Monday, November 7, 2011

Gabriel Fauré: Complete Works on Spotify

"It has been said that my Requiem does not express the fear of death and someone has called it a lullaby of death. But it is thus that I see death: as a happy deliverance, an aspiration towards happiness above, rather than as a painful experience. The music of Gounod has been criticized for its overinclination towards human tenderness. But his nature predisposed him to feel this way: religious emotion took this form inside him. Is it not necessary to accept the artist's nature? As to my Requiem, perhaps I have also instinctively sought to escape from what is thought right and proper, after all the years of accompanying burial services on the organ! I know it all by heart. I wanted to write something different." Gabriel Fauré on his Requiem.

Faure with wife, playing a reconstructed Babylonian harp, March 1883
Copland called Fauré "the Brahms of France", but personally I prefer Fauré. His music, especially the late chamber works since the cello sonatas, written when he was almost completely deaf, often maintains a subtle balance between form and expression, and rarely suffers from sudden outbursts of excessive romantic sensibilities underneath the solemn surface (like those light-your-lighter moments in Brhams).

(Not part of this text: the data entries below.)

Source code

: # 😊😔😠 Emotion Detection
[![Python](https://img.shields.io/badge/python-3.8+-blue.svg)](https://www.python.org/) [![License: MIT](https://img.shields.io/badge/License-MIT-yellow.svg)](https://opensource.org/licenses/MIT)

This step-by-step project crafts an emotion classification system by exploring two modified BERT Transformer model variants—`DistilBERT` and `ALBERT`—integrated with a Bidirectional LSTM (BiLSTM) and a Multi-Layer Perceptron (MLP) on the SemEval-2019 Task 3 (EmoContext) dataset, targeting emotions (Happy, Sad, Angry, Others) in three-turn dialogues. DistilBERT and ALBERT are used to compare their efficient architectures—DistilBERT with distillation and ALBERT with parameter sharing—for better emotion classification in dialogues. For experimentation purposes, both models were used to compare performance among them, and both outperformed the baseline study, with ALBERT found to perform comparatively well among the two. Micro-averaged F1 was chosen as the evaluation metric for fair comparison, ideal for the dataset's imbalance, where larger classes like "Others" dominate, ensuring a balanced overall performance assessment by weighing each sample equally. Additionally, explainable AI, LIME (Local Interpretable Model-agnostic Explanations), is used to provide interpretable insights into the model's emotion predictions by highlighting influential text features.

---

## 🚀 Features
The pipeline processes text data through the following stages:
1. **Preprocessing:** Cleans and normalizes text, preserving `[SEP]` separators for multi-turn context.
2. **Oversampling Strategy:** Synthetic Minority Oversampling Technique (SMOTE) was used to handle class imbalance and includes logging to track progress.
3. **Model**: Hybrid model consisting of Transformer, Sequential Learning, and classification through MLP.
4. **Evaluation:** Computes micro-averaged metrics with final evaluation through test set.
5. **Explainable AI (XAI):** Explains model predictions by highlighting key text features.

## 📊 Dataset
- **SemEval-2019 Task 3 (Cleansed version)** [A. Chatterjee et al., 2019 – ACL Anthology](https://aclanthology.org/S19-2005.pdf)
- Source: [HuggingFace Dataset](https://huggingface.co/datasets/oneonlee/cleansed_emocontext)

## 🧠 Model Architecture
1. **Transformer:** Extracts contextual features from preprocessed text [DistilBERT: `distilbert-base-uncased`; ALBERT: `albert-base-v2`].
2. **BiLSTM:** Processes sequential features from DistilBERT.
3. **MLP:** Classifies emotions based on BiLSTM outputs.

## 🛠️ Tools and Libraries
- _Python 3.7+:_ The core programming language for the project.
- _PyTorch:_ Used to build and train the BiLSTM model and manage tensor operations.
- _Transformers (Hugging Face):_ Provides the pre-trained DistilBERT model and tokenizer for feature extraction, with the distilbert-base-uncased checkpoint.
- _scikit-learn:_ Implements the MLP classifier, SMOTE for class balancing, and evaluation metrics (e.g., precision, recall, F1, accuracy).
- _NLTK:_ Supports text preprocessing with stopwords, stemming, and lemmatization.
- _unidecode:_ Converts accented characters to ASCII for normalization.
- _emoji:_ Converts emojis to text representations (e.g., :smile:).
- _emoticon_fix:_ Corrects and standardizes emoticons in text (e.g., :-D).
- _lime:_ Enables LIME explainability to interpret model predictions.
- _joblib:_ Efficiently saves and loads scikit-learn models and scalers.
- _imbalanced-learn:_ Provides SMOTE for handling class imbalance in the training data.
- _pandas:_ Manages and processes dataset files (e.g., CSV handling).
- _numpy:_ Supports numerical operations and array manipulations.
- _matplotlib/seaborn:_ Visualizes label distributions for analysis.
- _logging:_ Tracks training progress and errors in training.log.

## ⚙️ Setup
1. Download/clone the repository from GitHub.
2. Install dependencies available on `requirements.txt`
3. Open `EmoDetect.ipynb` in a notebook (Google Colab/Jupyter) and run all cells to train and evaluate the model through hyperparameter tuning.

This playlist collects Fauré's Opus 1-121 (sorted by numbers), plus Messe basse and opera Pénélope (inserted to their approximate chronological positions). It also includes both the 1893 version (Accentus, Naive) and full orchestral version (The Sixteen, Coro) of the Requiem; two versions of the great song cycle La bonne chanson (with/without string quintet); piano and orchestraal versions of Op.19 Ballade and Dolly suite; Masques et bergamasque as orchestral suite and eight-movement suite with tenor and choir; and, choral/orchestral versions of the popular Pavane.